Records supplied Start Marker

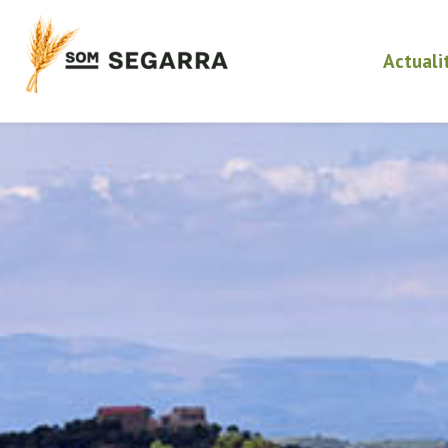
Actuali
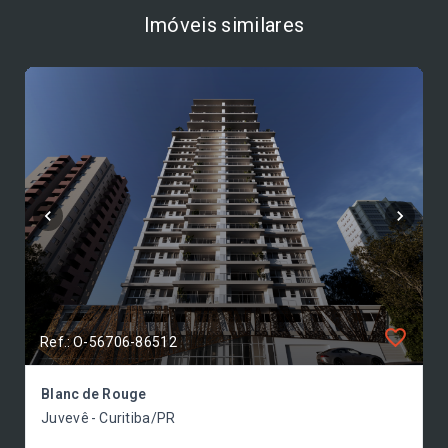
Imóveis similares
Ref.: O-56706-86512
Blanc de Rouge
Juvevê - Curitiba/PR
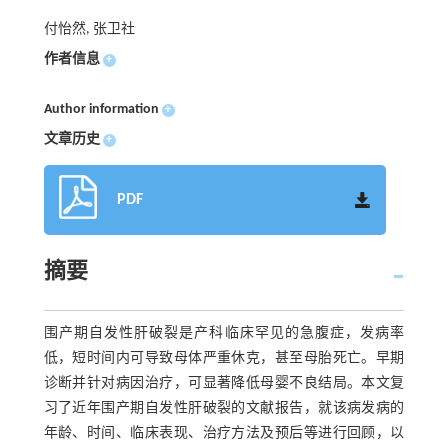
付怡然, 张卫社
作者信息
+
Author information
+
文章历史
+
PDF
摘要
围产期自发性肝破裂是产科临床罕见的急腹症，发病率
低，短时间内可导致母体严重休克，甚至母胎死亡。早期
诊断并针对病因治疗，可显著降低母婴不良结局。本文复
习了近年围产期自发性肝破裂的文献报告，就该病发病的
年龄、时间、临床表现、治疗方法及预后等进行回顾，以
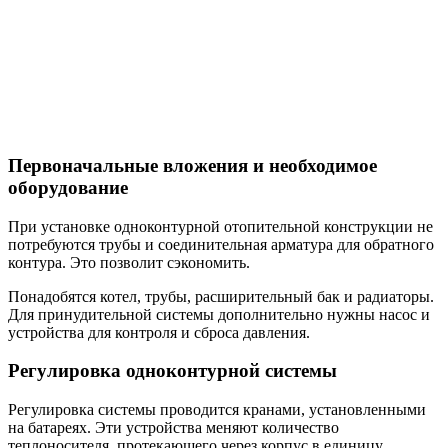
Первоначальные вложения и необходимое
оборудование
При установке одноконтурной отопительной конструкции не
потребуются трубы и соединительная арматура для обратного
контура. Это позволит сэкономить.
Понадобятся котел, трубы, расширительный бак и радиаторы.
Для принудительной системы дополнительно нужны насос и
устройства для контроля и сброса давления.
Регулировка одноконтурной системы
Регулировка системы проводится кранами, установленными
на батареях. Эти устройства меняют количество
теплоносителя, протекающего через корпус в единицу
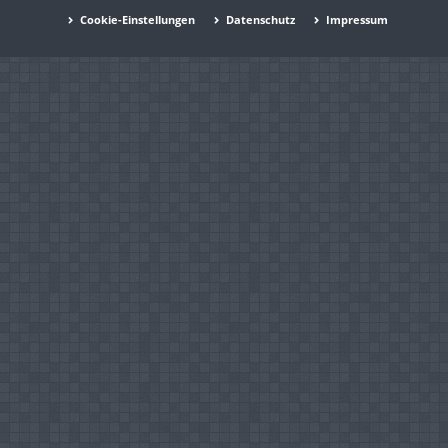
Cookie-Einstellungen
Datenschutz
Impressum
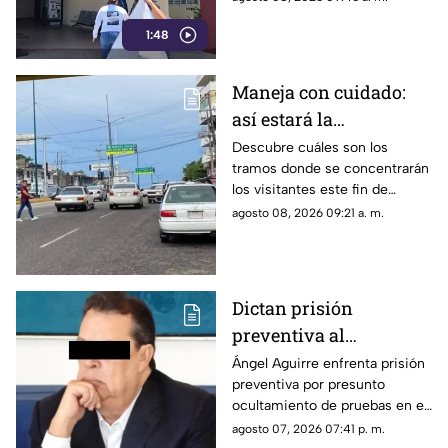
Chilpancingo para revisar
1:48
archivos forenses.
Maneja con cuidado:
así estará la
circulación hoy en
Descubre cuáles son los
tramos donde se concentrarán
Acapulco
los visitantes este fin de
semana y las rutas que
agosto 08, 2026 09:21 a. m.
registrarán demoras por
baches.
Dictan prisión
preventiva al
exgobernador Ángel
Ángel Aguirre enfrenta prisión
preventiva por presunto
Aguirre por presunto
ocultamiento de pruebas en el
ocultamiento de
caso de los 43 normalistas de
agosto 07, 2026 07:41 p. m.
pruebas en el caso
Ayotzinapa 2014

Records supplied End Marker

Job –
Look back at the data above, then output exactly the lines from the line holding "低，短时间内可导致母体严重休克，甚至母胎死亡。早期" up to and including the line holding "потребуются трубы и". Leave out the pictures.

Response –
低，短时间内可导致母体严重休克，甚至母胎死亡。早期
诊断并针对病因治疗，可显著降低母婴不良结局。本文复
习了近年围产期自发性肝破裂的文献报告，就该病发病的
年龄、时间、临床表现、治疗方法及预后等进行回顾，以
Первоначальные вложения и необходимое
оборудование
При установке одноконтурной отопительной конструкции не
потребуются трубы и соединительная арматура для обратного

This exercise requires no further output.